» **Prompt**:
Go through the records and write each one out again exactly.

» **Data records**:
━━━━━━━━━━━━━━━━
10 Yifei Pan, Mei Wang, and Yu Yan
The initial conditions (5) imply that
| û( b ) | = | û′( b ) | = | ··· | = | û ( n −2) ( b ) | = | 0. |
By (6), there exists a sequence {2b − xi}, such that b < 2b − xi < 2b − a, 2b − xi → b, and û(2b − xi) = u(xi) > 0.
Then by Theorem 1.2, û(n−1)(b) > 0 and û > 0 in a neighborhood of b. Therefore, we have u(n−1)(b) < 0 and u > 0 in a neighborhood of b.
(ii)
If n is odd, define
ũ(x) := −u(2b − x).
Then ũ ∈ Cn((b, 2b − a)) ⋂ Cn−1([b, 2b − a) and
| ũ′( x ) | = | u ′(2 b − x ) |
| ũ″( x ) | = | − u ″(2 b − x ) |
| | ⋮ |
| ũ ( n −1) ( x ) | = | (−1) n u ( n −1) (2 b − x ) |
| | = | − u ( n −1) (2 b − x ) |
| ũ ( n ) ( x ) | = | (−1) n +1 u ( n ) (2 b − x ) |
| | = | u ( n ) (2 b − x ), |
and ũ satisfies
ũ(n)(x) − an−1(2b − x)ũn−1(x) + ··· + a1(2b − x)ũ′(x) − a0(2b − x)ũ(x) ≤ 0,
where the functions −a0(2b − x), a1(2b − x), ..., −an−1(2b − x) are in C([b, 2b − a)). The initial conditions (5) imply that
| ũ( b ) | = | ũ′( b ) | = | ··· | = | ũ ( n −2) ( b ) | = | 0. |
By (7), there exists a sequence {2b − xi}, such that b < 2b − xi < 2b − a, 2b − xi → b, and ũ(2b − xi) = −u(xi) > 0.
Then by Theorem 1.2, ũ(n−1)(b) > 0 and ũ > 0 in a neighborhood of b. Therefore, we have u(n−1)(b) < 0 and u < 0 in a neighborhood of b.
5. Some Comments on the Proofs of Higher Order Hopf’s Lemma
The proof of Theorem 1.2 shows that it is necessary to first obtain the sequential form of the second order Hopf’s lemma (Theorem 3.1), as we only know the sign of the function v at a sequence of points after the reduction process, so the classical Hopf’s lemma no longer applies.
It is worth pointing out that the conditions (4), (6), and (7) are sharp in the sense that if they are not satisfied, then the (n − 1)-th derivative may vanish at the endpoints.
━━━━━━━━━━━━━━━━
» **Answer section**:
10 Yifei Pan, Mei Wang, and Yu Yan
The initial conditions (5) imply that
| û( b ) | = | û′( b ) | = | ··· | = | û ( n −2) ( b ) | = | 0. |
By (6), there exists a sequence {2b − xi}, such that b < 2b − xi < 2b − a, 2b − xi → b, and û(2b − xi) = u(xi) > 0.
Then by Theorem 1.2, û(n−1)(b) > 0 and û > 0 in a neighborhood of b. Therefore, we have u(n−1)(b) < 0 and u > 0 in a neighborhood of b.
(ii)
If n is odd, define
ũ(x) := −u(2b − x).
Then ũ ∈ Cn((b, 2b − a)) ⋂ Cn−1([b, 2b − a) and
| ũ′( x ) | = | u ′(2 b − x ) |
| ũ″( x ) | = | − u ″(2 b − x ) |
| | ⋮ |
| ũ ( n −1) ( x ) | = | (−1) n u ( n −1) (2 b − x ) |
| | = | − u ( n −1) (2 b − x ) |
| ũ ( n ) ( x ) | = | (−1) n +1 u ( n ) (2 b − x ) |
| | = | u ( n ) (2 b − x ), |
and ũ satisfies
ũ(n)(x) − an−1(2b − x)ũn−1(x) + ··· + a1(2b − x)ũ′(x) − a0(2b − x)ũ(x) ≤ 0,
where the functions −a0(2b − x), a1(2b − x), ..., −an−1(2b − x) are in C([b, 2b − a)). The initial conditions (5) imply that
| ũ( b ) | = | ũ′( b ) | = | ··· | = | ũ ( n −2) ( b ) | = | 0. |
By (7), there exists a sequence {2b − xi}, such that b < 2b − xi < 2b − a, 2b − xi → b, and ũ(2b − xi) = −u(xi) > 0.
Then by Theorem 1.2, ũ(n−1)(b) > 0 and ũ > 0 in a neighborhood of b. Therefore, we have u(n−1)(b) < 0 and u < 0 in a neighborhood of b.
5. Some Comments on the Proofs of Higher Order Hopf’s Lemma
The proof of Theorem 1.2 shows that it is necessary to first obtain the sequential form of the second order Hopf’s lemma (Theorem 3.1), as we only know the sign of the function v at a sequence of points after the reduction process, so the classical Hopf’s lemma no longer applies.
It is worth pointing out that the conditions (4), (6), and (7) are sharp in the sense that if they are not satisfied, then the (n − 1)-th derivative may vanish at the endpoints.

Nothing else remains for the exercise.